Nie tak dawno Biedroń chwalił się w „onecie“, że jego samego oraz jego matkę tłukł ojciec, a wszystko przy milczącej aprobacie miejscowego proboszcza.
„Klecha wiedział i nic nie zrobił“ – mówił Biedroń.
Pomijając już fakt, że większość ludzi normalnych w pierwszym odruchu synowi pederaście obiło by gębę a dopiero później namawiało do leczenia, to już nigdy nie pomyliło by instytucji kościelnej z policją państwową.
Biedroń z mamusią nie dostrzegli różnicy między księdzem a milicjantem i stąd zapewne ich problemy z przemocą domową.
Pomylił adres.
To trochę tak, jakby w celu ugaszenia płonącego domu właściciel zamiast straży pożarnej, wezwał na ratunek gremium profesorskie z Uniwersytetu Warszawskiego.

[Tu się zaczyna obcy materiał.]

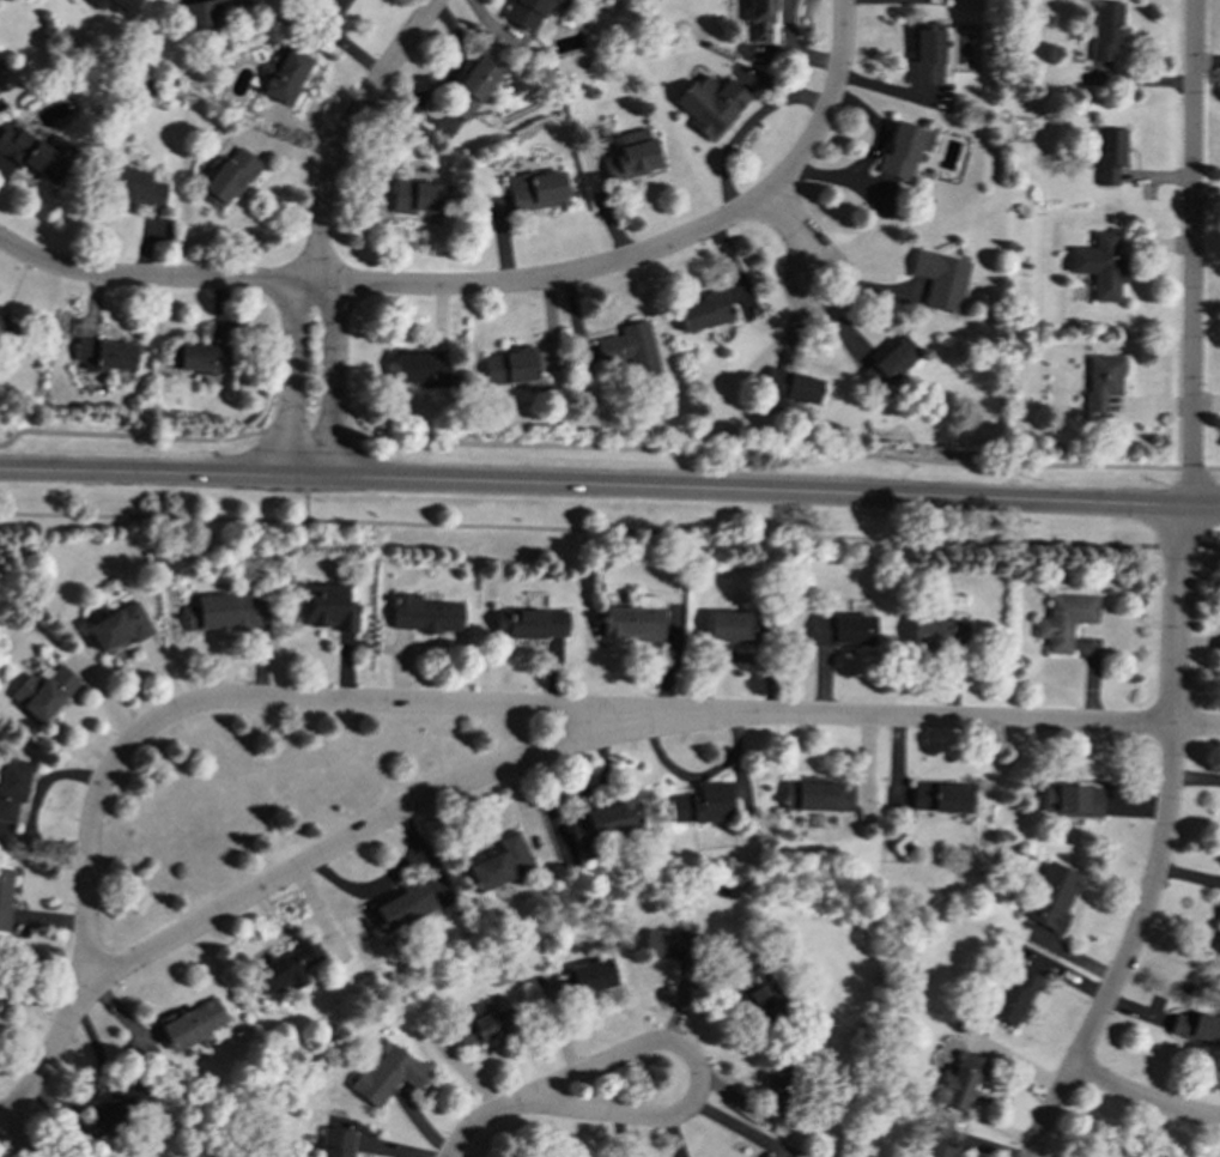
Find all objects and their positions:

W telewizorze też pederasta. 
Też w piątek.
W porannym programie (chyba) „Dzień Dobry TVN“ (czy też bardziej „Gej Dobry TVN“) znany z tego, że jest znany Pan Pederasta Jacek Poniedziałek – aktor mniejszej jakości, który skupił na sobie uwagę widzów po tym jak zdeklarował się jako wielbiciel męskiego seksu, oburzał się na żałobę narodową.
Bo to Komorowski zrobił na złość w szczególności Poniedziałkowi, aby Poniedziałek nie mógł zarabiać i pokazywać swojego kunsztu aktorskiego.
Jest to o tyle przykre, gdyż przed teatrem zebrał się zapewne gigantyczny tłum oczekujących na bilety na spektakl z Poniedziałkiem.
W studiu wspierał go inny inteligentny inaczej – Robert Leszczyński (pod względem poziomu inteligencji ustępuje chyba tylko Magdzie Mołek i Kononowiczowi).
Poniedziałek złościł się na serio, gestykulował mocno i robił głupie miny co rozbawiło mnie do łez, gdyż nie ma nic śmieszniejszego jak zbulwersowany pederasta.
Należy przypomnieć, że żałoba narodowa (po katastrofie kolejowej) trwała od poniedziałku do środy. Pedo-Poniedziałek liczył straty spowodowane przez zamknięcie „jego“ teatru w czasie w/w trzech dni. Sam nie zauważył tylko, że w poniedziałki (sic!) teatry są nieczynne.  To mu umknęło zapewne z powodu natłoku pracy.... w poniedziałki.


Aaaa bym zapomniał.
Dowiedziałem się (od znajomych, którzy pracują w organizacji pozarządowej), iż jeden poseł o skłonnościach homoseksualnych molestował małoletnich chłopców.
Są ponoć świadkowie i poszkodowani.
Już widzę ten tytuł: „Poseł gwałci dzieci!“
Rzecz jasna ani imion ani nazwisk nie mogę podać.... ale to prawda!